TASK REQUIREMENTS:
Quote the text of the material below word for word, from start to finish, but leave out the picture markers.

=== SOURCE DATA ===

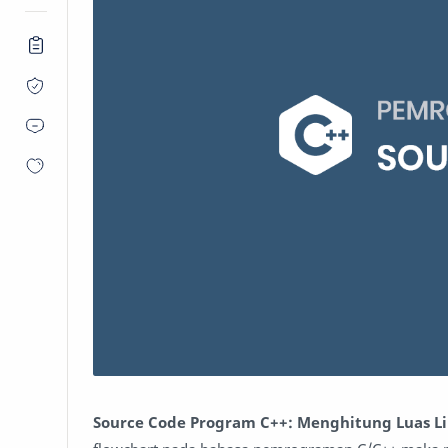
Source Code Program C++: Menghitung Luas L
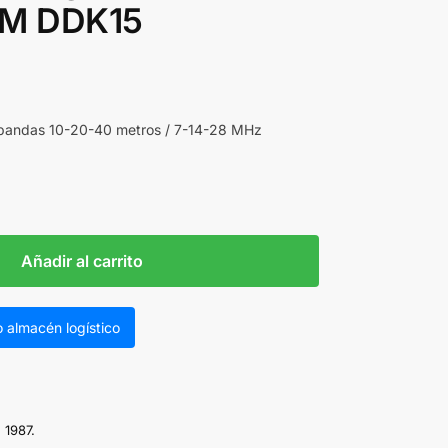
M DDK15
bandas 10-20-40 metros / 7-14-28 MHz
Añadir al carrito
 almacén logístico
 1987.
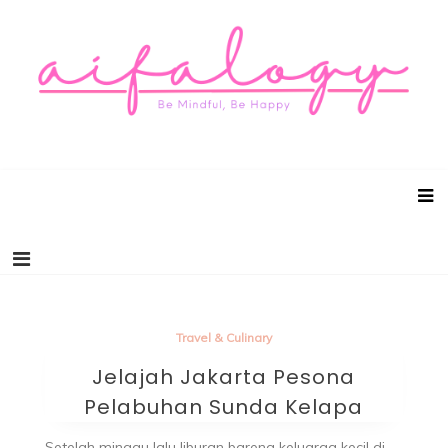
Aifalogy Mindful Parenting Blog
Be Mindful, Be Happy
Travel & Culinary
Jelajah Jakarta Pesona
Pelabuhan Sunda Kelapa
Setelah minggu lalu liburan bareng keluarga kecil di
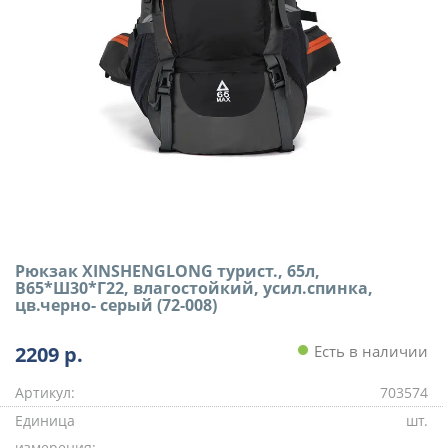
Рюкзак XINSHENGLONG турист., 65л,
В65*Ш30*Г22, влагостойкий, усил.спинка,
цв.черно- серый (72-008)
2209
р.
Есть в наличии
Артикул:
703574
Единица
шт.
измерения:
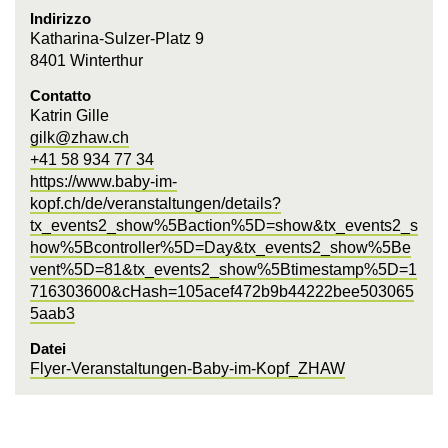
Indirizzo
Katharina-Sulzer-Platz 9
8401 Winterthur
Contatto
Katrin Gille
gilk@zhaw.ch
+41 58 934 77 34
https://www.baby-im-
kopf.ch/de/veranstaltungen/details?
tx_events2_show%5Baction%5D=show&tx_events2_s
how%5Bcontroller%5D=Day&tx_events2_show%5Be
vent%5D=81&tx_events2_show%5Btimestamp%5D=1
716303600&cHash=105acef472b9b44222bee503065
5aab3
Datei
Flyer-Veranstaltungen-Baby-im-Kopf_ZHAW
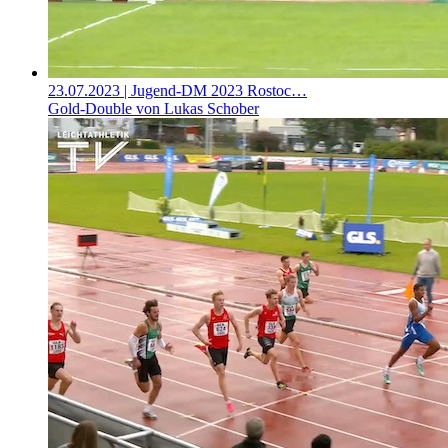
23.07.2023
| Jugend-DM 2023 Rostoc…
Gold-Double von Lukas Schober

===

RESPONSE BOX:
Source Code Program C++: Menghitung Luas L
M DDK15
bandas 10-20-40 metros / 7-14-28 MHz
Añadir al carrito
 almacén logístico
 1987.
Aifalogy Mindful Parenting Blog
Be Mindful, Be Happy
Travel & Culinary
Jelajah Jakarta Pesona
Pelabuhan Sunda Kelapa
Setelah minggu lalu liburan bareng keluarga kecil di
Рюкзак XINSHENGLONG турист., 65л,
В65*Ш30*Г22, влагостойкий, усил.спинка,
цв.черно- серый (72-008)
2209
р.
Есть в наличии
Артикул:
703574
Единица
шт.
измерения:
Indirizzo
Katharina-Sulzer-Platz 9
8401 Winterthur
Contatto
Katrin Gille
gilk@zhaw.ch
+41 58 934 77 34
https://www.baby-im-
kopf.ch/de/veranstaltungen/details?
tx_events2_show%5Baction%5D=show&tx_events2_s
how%5Bcontroller%5D=Day&tx_events2_show%5Be
vent%5D=81&tx_events2_show%5Btimestamp%5D=1
716303600&cHash=105acef472b9b44222bee503065
5aab3
Datei
Flyer-Veranstaltungen-Baby-im-Kopf_ZHAW
23.07.2023
| Jugend-DM 2023 Rostoc…
Gold-Double von Lukas Schober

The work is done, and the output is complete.